In the first category, New York City is, without a doubt, one of the best places to live without a car. It tops Walk Score’s lists of both the most walkable cities and the most transit-friendly cities in the country, and maybe that’s why 54.5 percent of all households there are car-free, the highest percentage in the U.S.
The city’s 2013 introduction of the Citi Bike program, as well as the expansion of bike lane networks and pedestrian-only plazas in the last few years, were major boons for New Yorkers who want to be car-free, according to Caroline Samponaro, deputy director of Transportation Alternatives, a New York-based walking and bicycling advocacy group. She calls the redesign of Queens Boulevard, one of the busiest — and most fatal— roadways in the city, a symbol of the drastic improvements made.
Despite initial resistance by Queens residents, Samponaro points out that the revamp has provided a safer road. “That was the boulevard of death, and now it has a green protected bike lane running down the center of it,” she says proudly.
In Washington, D.C., the city’s extensive underground Metro system was ranked No. 1 in the country in a 2017 study by SmartAsset (though residents complain about construction and unreliability), and the new Capital Bikeshare program, with its 440 stations across the metro area, costs only $85 for an annual pass.
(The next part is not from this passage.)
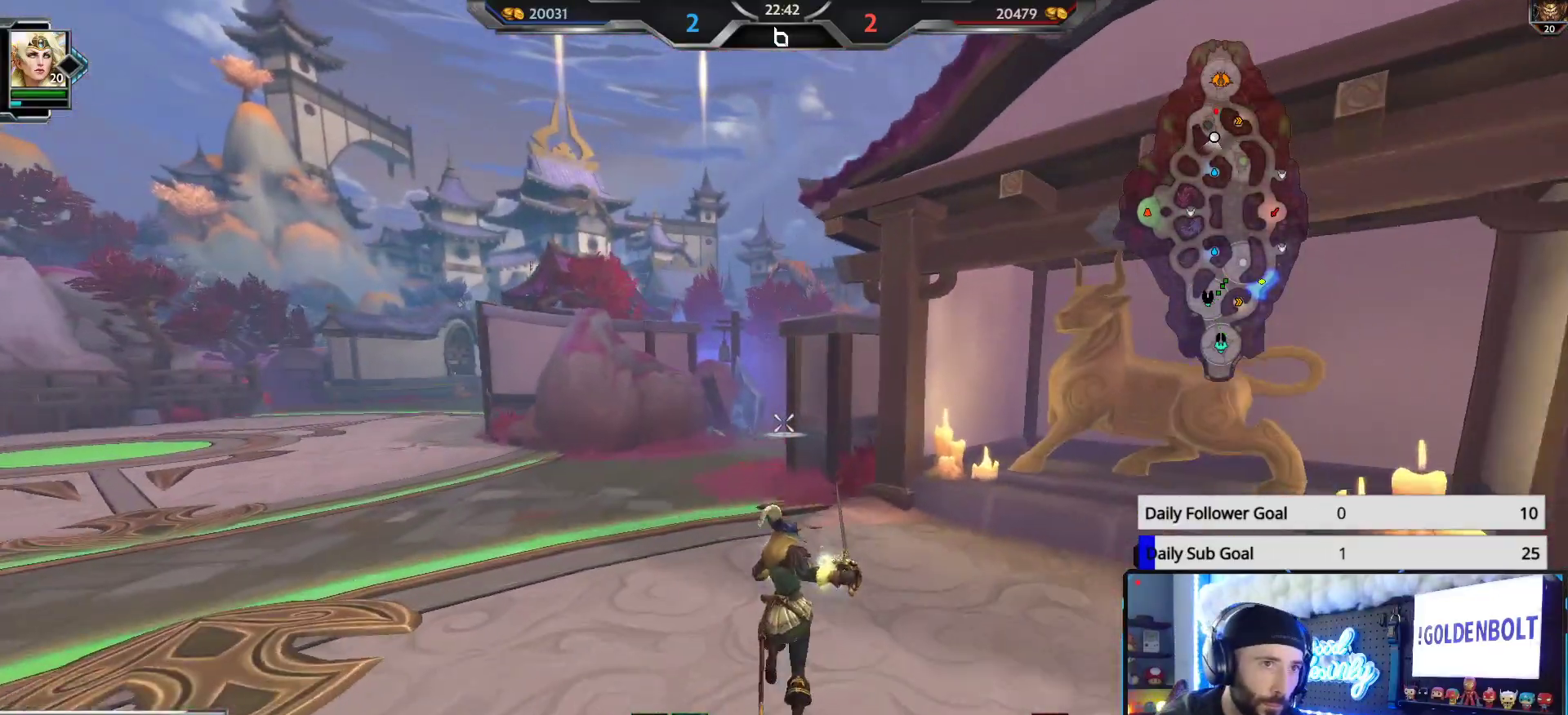
{"buttons": [], "left_stick": "up", "right_stick": "center", "events": []}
In Chicago, the “L” trains make up the second-largest city rail system in the U.S. Between 2011 and 2015, the city added more than 100 miles of protected bike lanes, and has committed to building 50 more miles by 2019.
Portland, Oregon, is the leading city in the U.S. for bicycle commuting, where 7 percent of all residents cycle to their jobs. In 2015, the city opened Tilikum Crossing over the Willamette River, the largest car-free bridge in the country, and it wants 25 percent of all trips in Portland to be made on bikes by 2030.
Minneapolis, despite its chilly winter temperatures, is also a huge biking city, with 5 percent of all residents commuting on two wheels. It also has one of the most extensive networks of bike lanes in the country, with 75 miles added since 2011. The city’s Midtown Greenway, a nearly 6-mile-long bike- and pedestrian-only trail built over abandoned railroad tracks, was opened in 2000, and connects downtown areas with the suburbs.
Ralph Buehler, a professor of urban affairs and planning at Virginia Tech who studies transportation policy, says that while bike commuting in the U.S. has hit an all-time high in recent years, cities still need to build a lot more bicycle infrastructure to make the experience safer, which will make it even more of a draw.
“Very often, your bike lane or your path ends, and then it’s just, good luck, until you find the next thing,” he says. “There are only a certain number of people who are willing to put up with that.”
Europe, he says, has done an excellent job at that. In Copenhagen, where bicycle traffic has risen by 68 percent in the last 20 years, more people now travel by bicycle in downtown areas than they do in cars. The city’s Cycle Superhighway, a network of bike paths connecting downtown with suburban areas, opened in 2012, and an expansion will ultimately yield 300 miles of bike lanes by 2018.
And Hamburg, Germany, wants walking and biking to be the primary ways of getting around the city. It’s building a “green network” of parks and open spaces connected by bike paths that will make up 40 percent of the city’s land, and will make the bold step of eliminating cars altogether within 20 years.
Buehler speculates that cars may no longer be status symbols for younger people the way they were for past generations, making transit networks all the more important. “For them, it’s more a mobility tool, something to move from A to B,” he says, “but they’re not fantasizing about the latest Chevy model.”